TASK OBJECTIVE - From the passage on Sentinel satellite data, quote word for word the stretch from "We collected the" through "et al., 2018).".

TEXT BLOCK -
↓↓↓
2.3.1 Optical data – Sentinel-2

We utilized S2 MSI surface reflectance (SR) images with <10% cloud covermosaicked across 34 tiles covering Nepal from April 2017 to April 2020 available on the Google Earth Engine platform. The S2 Level-1C SR is an orthoimage that provides bottom-of-atmosphere reflectance in 10 spectral bands (Liu et al., 2024). This imagery includes supplementary quality indicators for cloud and snow probability, as well as aerosol optical thickness data, at a 60 m resolution (Liu et al., 2024). For each S2 scene, the QA60 bitmask band was applied to mask both cirrus and opaque clouds (Liu et al., 2024). We computed spectral signatures for each tree species using 10 spectral bands (B2-B8A, B11, and B12) and phenology using two vegetation indices: the Normalized Difference Vegetation Index (NDVI) (Tucker, 1979) and the Enhanced Vegetation Index (EVI) (Supplementary Figures S2, S3) (Huete et al., 1997). The NDVI measures chlorophyll reflectance and enhanced absorption to detect photosynthesizing plants (Tucker, 1979). In contrast, the EVI is more responsive to variations in canopy structures across different species, providing greater sensitivity in areas with dense vegetation (Huete et al., 1997).

2.3.2 SAR data – Sentinel-1

We collected the S1 time series data for April 2017-April 2020 from Google Earth Engine, covering ascending and descending flight paths across the 34 tiles. S1 provides high spatial and temporal precision in SAR data, at 10 m spatial resolution (Mullissa et al., 2021). The Google Earth Engine offers post-processed Analysis Ready Data (ARD) (Mullissa et al., 2021), including noise removal, radiometric terrain normalization, topographic correction, and speckle filtering. Since SAR signals are unaffected by clouds (Rüetschi et al., 2017), we utilized all seasons data from S1, mirroring the S2 time series approach. Additionally, we computed the cross-ratio (CR) from cross and co-polarized backscatter, a measure that is sensitive to forest phenology, biomass, and vegetation water content (Toan et al., 1992; Frison et al., 2018; Vreugdenhil et al., 2018).
↑↑↑
DATA SECTION -
↓↓↓
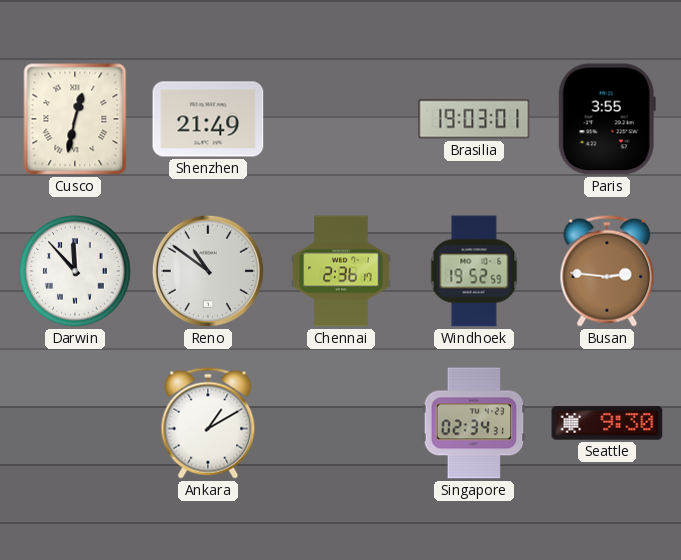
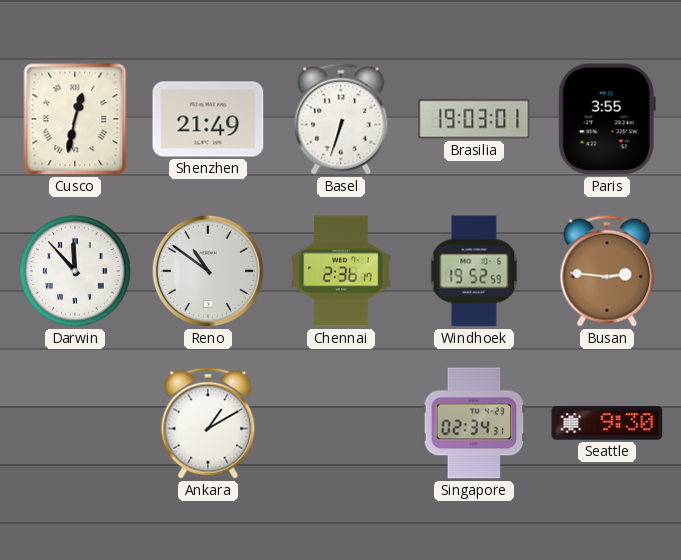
Basel: none -> 6:33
↑↑↑
RESULT OF THIS TASK -
We collected the S1 time series data for April 2017-April 2020 from Google Earth Engine, covering ascending and descending flight paths across the 34 tiles. S1 provides high spatial and temporal precision in SAR data, at 10 m spatial resolution (Mullissa et al., 2021). The Google Earth Engine offers post-processed Analysis Ready Data (ARD) (Mullissa et al., 2021), including noise removal, radiometric terrain normalization, topographic correction, and speckle filtering. Since SAR signals are unaffected by clouds (Rüetschi et al., 2017), we utilized all seasons data from S1, mirroring the S2 time series approach. Additionally, we computed the cross-ratio (CR) from cross and co-polarized backscatter, a measure that is sensitive to forest phenology, biomass, and vegetation water content (Toan et al., 1992; Frison et al., 2018; Vreugdenhil et al., 2018).